How Freedom Weighting Works
To build FRDM’s index, Life + Liberty first starts with a potential universe of 26 emerging market nations—including the usual players, such as China, Brazil, Russia and so on (read: “‘Freedom’ Based ESG ETF Coming“).
From there, countries are evaluated on 79 personal and economic freedom indicators, based along three main themes: civil liberties (“life”), political freedoms (“liberty”) and economic freedoms (“property”).
Countries are evaluated on everything from the amount of violent conflict, torture and human trafficking within their borders; to the establishment of a free press and judicial independence; to the security of property rights and the existence of tariffs and capital controls.
A quantitative model is then used to rank and weight countries by their freedom levels; the 10 countries with the highest freedom levels are selected for inclusion in the index. (That differs from most emerging markets and ESG funds, which select and rank constituents on a security level, rather than on the country level.)
Finally, the top 10 largest securities in each country are selected and weighted based on their market capitalizations and certain liquidity thresholds. State-owned enterprises (SOEs) are excluded from the mix.

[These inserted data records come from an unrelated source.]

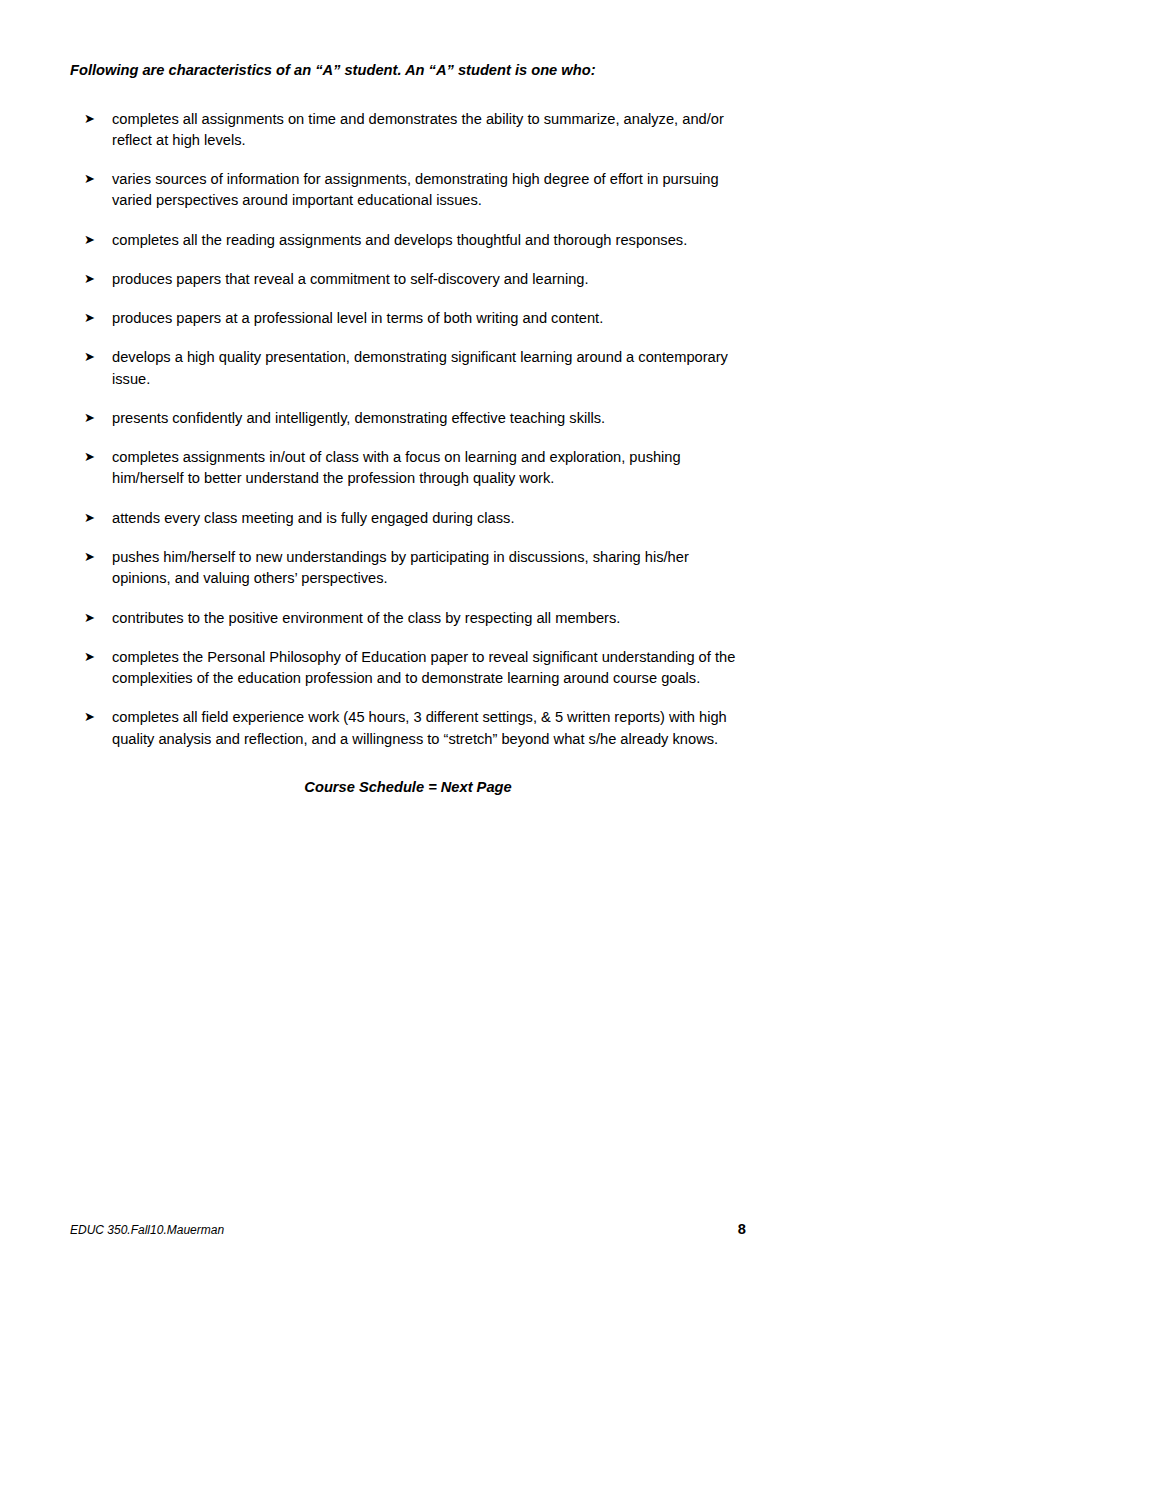Following are characteristics of an “A” student. An “A” student is one who:
completes all assignments on time and demonstrates the ability to summarize, analyze, and/or reflect at high levels.
varies sources of information for assignments, demonstrating high degree of effort in pursuing varied perspectives around important educational issues.
completes all the reading assignments and develops thoughtful and thorough responses.
produces papers that reveal a commitment to self-discovery and learning.
produces papers at a professional level in terms of both writing and content.
develops a high quality presentation, demonstrating significant learning around a contemporary issue.
presents confidently and intelligently, demonstrating effective teaching skills.
completes assignments in/out of class with a focus on learning and exploration, pushing him/herself to better understand the profession through quality work.
attends every class meeting and is fully engaged during class.
pushes him/herself to new understandings by participating in discussions, sharing his/her opinions, and valuing others’ perspectives.
contributes to the positive environment of the class by respecting all members.
completes the Personal Philosophy of Education paper to reveal significant understanding of the complexities of the education profession and to demonstrate learning around course goals.
completes all field experience work (45 hours, 3 different settings, & 5 written reports) with high quality analysis and reflection, and a willingness to “stretch” beyond what s/he already knows.
Course Schedule = Next Page
EDUC 350.Fall10.Mauerman 8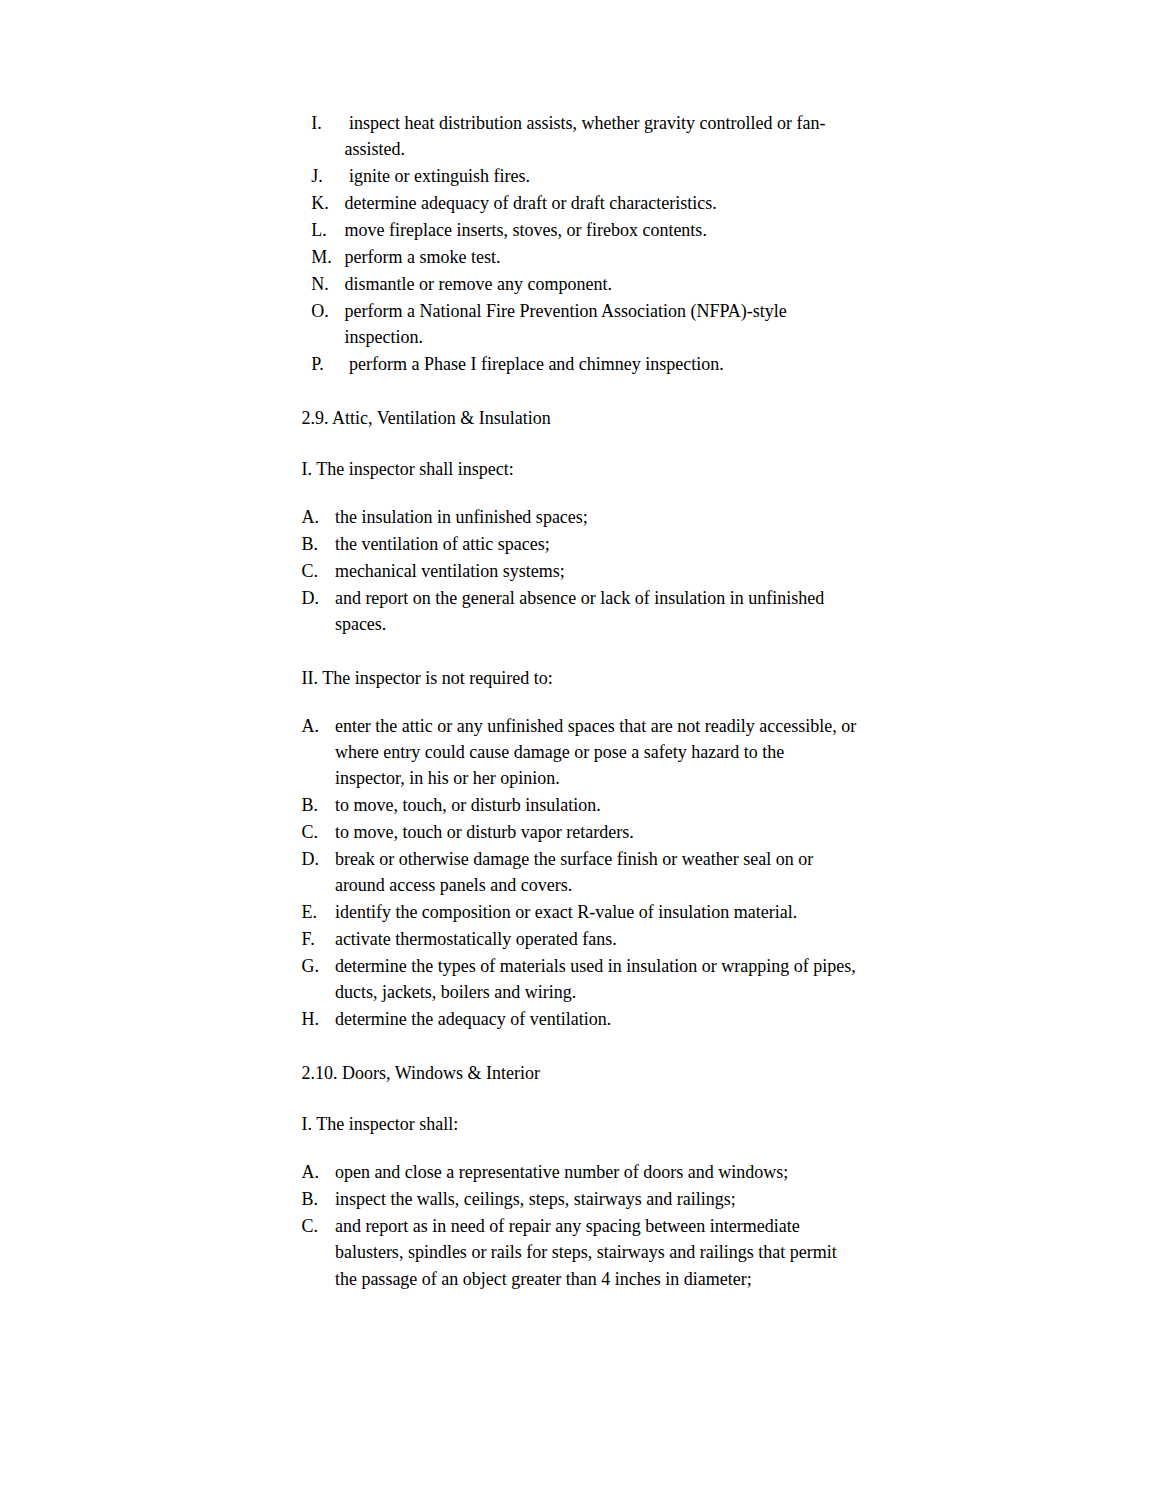I. inspect heat distribution assists, whether gravity controlled or fan-assisted.
J. ignite or extinguish fires.
K. determine adequacy of draft or draft characteristics.
L. move fireplace inserts, stoves, or firebox contents.
M. perform a smoke test.
N. dismantle or remove any component.
O. perform a National Fire Prevention Association (NFPA)-style inspection.
P. perform a Phase I fireplace and chimney inspection.
2.9. Attic, Ventilation & Insulation
I. The inspector shall inspect:
A. the insulation in unfinished spaces;
B. the ventilation of attic spaces;
C. mechanical ventilation systems;
D. and report on the general absence or lack of insulation in unfinished spaces.
II. The inspector is not required to:
A. enter the attic or any unfinished spaces that are not readily accessible, or where entry could cause damage or pose a safety hazard to the inspector, in his or her opinion.
B. to move, touch, or disturb insulation.
C. to move, touch or disturb vapor retarders.
D. break or otherwise damage the surface finish or weather seal on or around access panels and covers.
E. identify the composition or exact R-value of insulation material.
F. activate thermostatically operated fans.
G. determine the types of materials used in insulation or wrapping of pipes, ducts, jackets, boilers and wiring.
H. determine the adequacy of ventilation.
2.10. Doors, Windows & Interior
I. The inspector shall:
A. open and close a representative number of doors and windows;
B. inspect the walls, ceilings, steps, stairways and railings;
C. and report as in need of repair any spacing between intermediate balusters, spindles or rails for steps, stairways and railings that permit the passage of an object greater than 4 inches in diameter;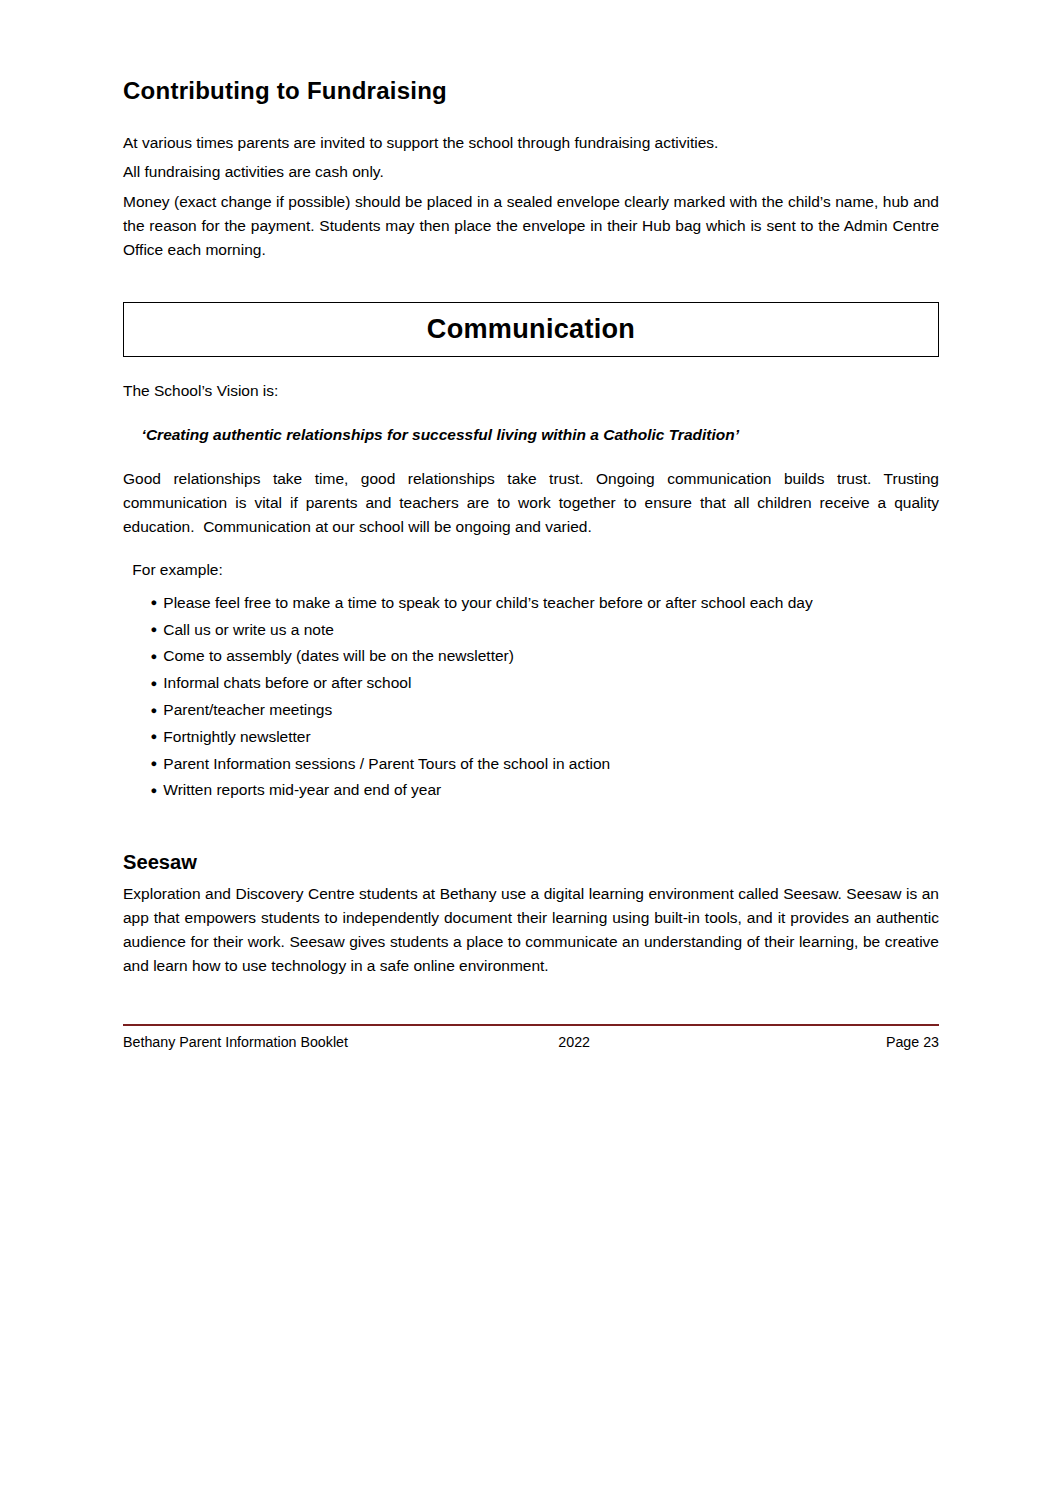Contributing to Fundraising
At various times parents are invited to support the school through fundraising activities.
All fundraising activities are cash only.
Money (exact change if possible) should be placed in a sealed envelope clearly marked with the child’s name, hub and the reason for the payment. Students may then place the envelope in their Hub bag which is sent to the Admin Centre Office each morning.
Communication
The School’s Vision is:
‘Creating authentic relationships for successful living within a Catholic Tradition’
Good relationships take time, good relationships take trust. Ongoing communication builds trust. Trusting communication is vital if parents and teachers are to work together to ensure that all children receive a quality education. Communication at our school will be ongoing and varied.
For example:
Please feel free to make a time to speak to your child’s teacher before or after school each day
Call us or write us a note
Come to assembly (dates will be on the newsletter)
Informal chats before or after school
Parent/teacher meetings
Fortnightly newsletter
Parent Information sessions / Parent Tours of the school in action
Written reports mid-year and end of year
Seesaw
Exploration and Discovery Centre students at Bethany use a digital learning environment called Seesaw. Seesaw is an app that empowers students to independently document their learning using built-in tools, and it provides an authentic audience for their work. Seesaw gives students a place to communicate an understanding of their learning, be creative and learn how to use technology in a safe online environment.
Bethany Parent Information Booklet 2022 Page 23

Emerging Market ETF Without China?
This methodology results in an emerging market ETF that’s vastly different under the hood from competing funds. China, Brazil, Russia, Saudi Arabia and many other developing nations with corrupt or authoritarian governments are nowhere to be found inside FRDM.
In fact, out of more than 220 emerging market ETFs, FRDM is the only one not to allocate to China, without specifically being designed for that purpose.
This is to say, several ETFs explicitly exclude China from their investment universe: the Columbia Beyond BRICs ETF (BBRC); the iShares MSCI Emerging Markets ex China ETF (EMXC); and the Columbia EM Core ex-China ETF (XCEM), among others. But until now, there has never been an emerging market ETF that could include China but that chose not to.
Instead, the highest-weighted country in FRDM is Taiwan, at 23%; followed by South Korea, at 18%; and Poland, at 15%. (Compare that to the iShares MSCI Emerging Markets ETF (EEM), which holds 33% of its portfolio in China.)